Did Russia meddle? Yes. Did that meddling make much of a difference? According to Nate, the answer is no.
“The scale was quite small and there's not much evidence that [Russian social media memes] were effective.”
5,000 might sound like a big number, but compared to the 500,000,000 tweets that are served up each and every day by Twitter shows that 5,000 is actually a very teensy number. It’s a matter of scale. As Nate puts it:
“5,000 tweets? That's **nothing**”
Blaming Hillary’s loss in 2016 on interference by Russians is like assigning responsibility for an earthquake to a child throwing a pebble in a lake. Yes, it happened, there is evidence that it happened, just as there is evidence that America often meddles in foreign elections. How much of an impact could 0.1% of all social media impressions actually make? THAT is a tremendously important question, and it is typically not included in breathless media reports reporting the words of anonymous officials in the intelligence community. And HOW exactly did these “posts” sway the minds of innocent Americans?
Has anyone here actually seen the democracy-destroying meme’s that the Russians were putting out in 2016? Here is one, courtesy of Chris Hayes:
Seriously folks, I’d like to understand how viewing this tweet would make a Democratic leaning voter stay home and thus enable Trump to win in 2016. Because I don’t see the nefariousness of it.

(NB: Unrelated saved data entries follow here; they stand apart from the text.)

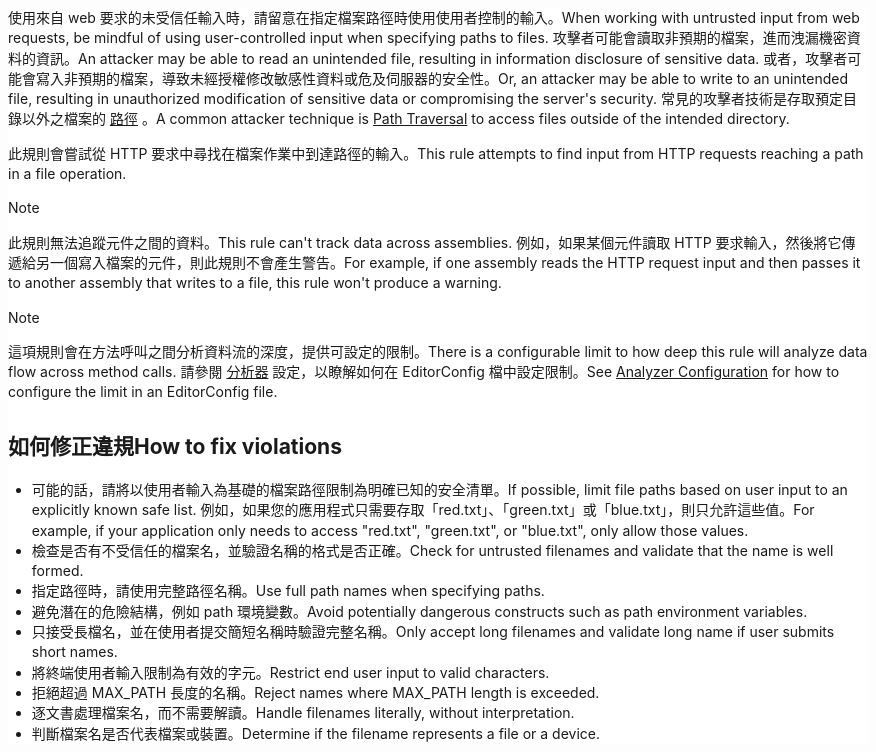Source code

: <span data-ttu-id="54265-115">使用來自 web 要求的未受信任輸入時，請留意在指定檔案路徑時使用使用者控制的輸入。</span><span class="sxs-lookup"><span data-stu-id="54265-115">When working with untrusted input from web requests, be mindful of using user-controlled input when specifying paths to files.</span></span> <span data-ttu-id="54265-116">攻擊者可能會讀取非預期的檔案，進而洩漏機密資料的資訊。</span><span class="sxs-lookup"><span data-stu-id="54265-116">An attacker may be able to read an unintended file, resulting in information disclosure of sensitive data.</span></span> <span data-ttu-id="54265-117">或者，攻擊者可能會寫入非預期的檔案，導致未經授權修改敏感性資料或危及伺服器的安全性。</span><span class="sxs-lookup"><span data-stu-id="54265-117">Or, an attacker may be able to write to an unintended file, resulting in unauthorized modification of sensitive data or compromising the server's security.</span></span> <span data-ttu-id="54265-118">常見的攻擊者技術是存取預定目錄以外之檔案的 [路徑](https://www.owasp.org/index.php/Path_Traversal) 。</span><span class="sxs-lookup"><span data-stu-id="54265-118">A common attacker technique is [Path Traversal](https://www.owasp.org/index.php/Path_Traversal) to access files outside of the intended directory.</span></span>

<span data-ttu-id="54265-119">此規則會嘗試從 HTTP 要求中尋找在檔案作業中到達路徑的輸入。</span><span class="sxs-lookup"><span data-stu-id="54265-119">This rule attempts to find input from HTTP requests reaching a path in a file operation.</span></span>

> [!NOTE]
> <span data-ttu-id="54265-120">此規則無法追蹤元件之間的資料。</span><span class="sxs-lookup"><span data-stu-id="54265-120">This rule can't track data across assemblies.</span></span> <span data-ttu-id="54265-121">例如，如果某個元件讀取 HTTP 要求輸入，然後將它傳遞給另一個寫入檔案的元件，則此規則不會產生警告。</span><span class="sxs-lookup"><span data-stu-id="54265-121">For example, if one assembly reads the HTTP request input and then passes it to another assembly that writes to a file, this rule won't produce a warning.</span></span>

> [!NOTE]
> <span data-ttu-id="54265-122">這項規則會在方法呼叫之間分析資料流的深度，提供可設定的限制。</span><span class="sxs-lookup"><span data-stu-id="54265-122">There is a configurable limit to how deep this rule will analyze data flow across method calls.</span></span> <span data-ttu-id="54265-123">請參閱 [分析器](https://github.com/dotnet/roslyn-analyzers/blob/master/docs/Analyzer%20Configuration.md#dataflow-analysis) 設定，以瞭解如何在 EditorConfig 檔中設定限制。</span><span class="sxs-lookup"><span data-stu-id="54265-123">See [Analyzer Configuration](https://github.com/dotnet/roslyn-analyzers/blob/master/docs/Analyzer%20Configuration.md#dataflow-analysis) for how to configure the limit in an EditorConfig file.</span></span>

## <a name="how-to-fix-violations"></a><span data-ttu-id="54265-124">如何修正違規</span><span class="sxs-lookup"><span data-stu-id="54265-124">How to fix violations</span></span>

- <span data-ttu-id="54265-125">可能的話，請將以使用者輸入為基礎的檔案路徑限制為明確已知的安全清單。</span><span class="sxs-lookup"><span data-stu-id="54265-125">If possible, limit file paths based on user input to an explicitly known safe list.</span></span>  <span data-ttu-id="54265-126">例如，如果您的應用程式只需要存取「red.txt」、「green.txt」或「blue.txt」，則只允許這些值。</span><span class="sxs-lookup"><span data-stu-id="54265-126">For example, if your application only needs to access "red.txt", "green.txt", or "blue.txt", only allow those values.</span></span>
- <span data-ttu-id="54265-127">檢查是否有不受信任的檔案名，並驗證名稱的格式是否正確。</span><span class="sxs-lookup"><span data-stu-id="54265-127">Check for untrusted filenames and validate that the name is well formed.</span></span>
- <span data-ttu-id="54265-128">指定路徑時，請使用完整路徑名稱。</span><span class="sxs-lookup"><span data-stu-id="54265-128">Use full path names when specifying paths.</span></span>
- <span data-ttu-id="54265-129">避免潛在的危險結構，例如 path 環境變數。</span><span class="sxs-lookup"><span data-stu-id="54265-129">Avoid potentially dangerous constructs such as path environment variables.</span></span>
- <span data-ttu-id="54265-130">只接受長檔名，並在使用者提交簡短名稱時驗證完整名稱。</span><span class="sxs-lookup"><span data-stu-id="54265-130">Only accept long filenames and validate long name if user submits short names.</span></span>
- <span data-ttu-id="54265-131">將終端使用者輸入限制為有效的字元。</span><span class="sxs-lookup"><span data-stu-id="54265-131">Restrict end user input to valid characters.</span></span>
- <span data-ttu-id="54265-132">拒絕超過 MAX_PATH 長度的名稱。</span><span class="sxs-lookup"><span data-stu-id="54265-132">Reject names where MAX_PATH length is exceeded.</span></span>
- <span data-ttu-id="54265-133">逐文書處理檔案名，而不需要解讀。</span><span class="sxs-lookup"><span data-stu-id="54265-133">Handle filenames literally, without interpretation.</span></span>
- <span data-ttu-id="54265-134">判斷檔案名是否代表檔案或裝置。</span><span class="sxs-lookup"><span data-stu-id="54265-134">Determine if the filename represents a file or a device.</span></span>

The State Department is infested with communists. I have here in my hand a list of 205—a list of names that were made known to the Secretary of State as being members of the Communist Party and who nevertheless are still working and shaping policy in the State Department.
While I cannot take the time to name all the men in the State Department who have been named as members of the Communist Party and members of a spy ring, I have here in my hand a list of 205.
Our job as Americans and as Republicans is to dislodge the traitors from every place where they've been sent to do their traitorous work.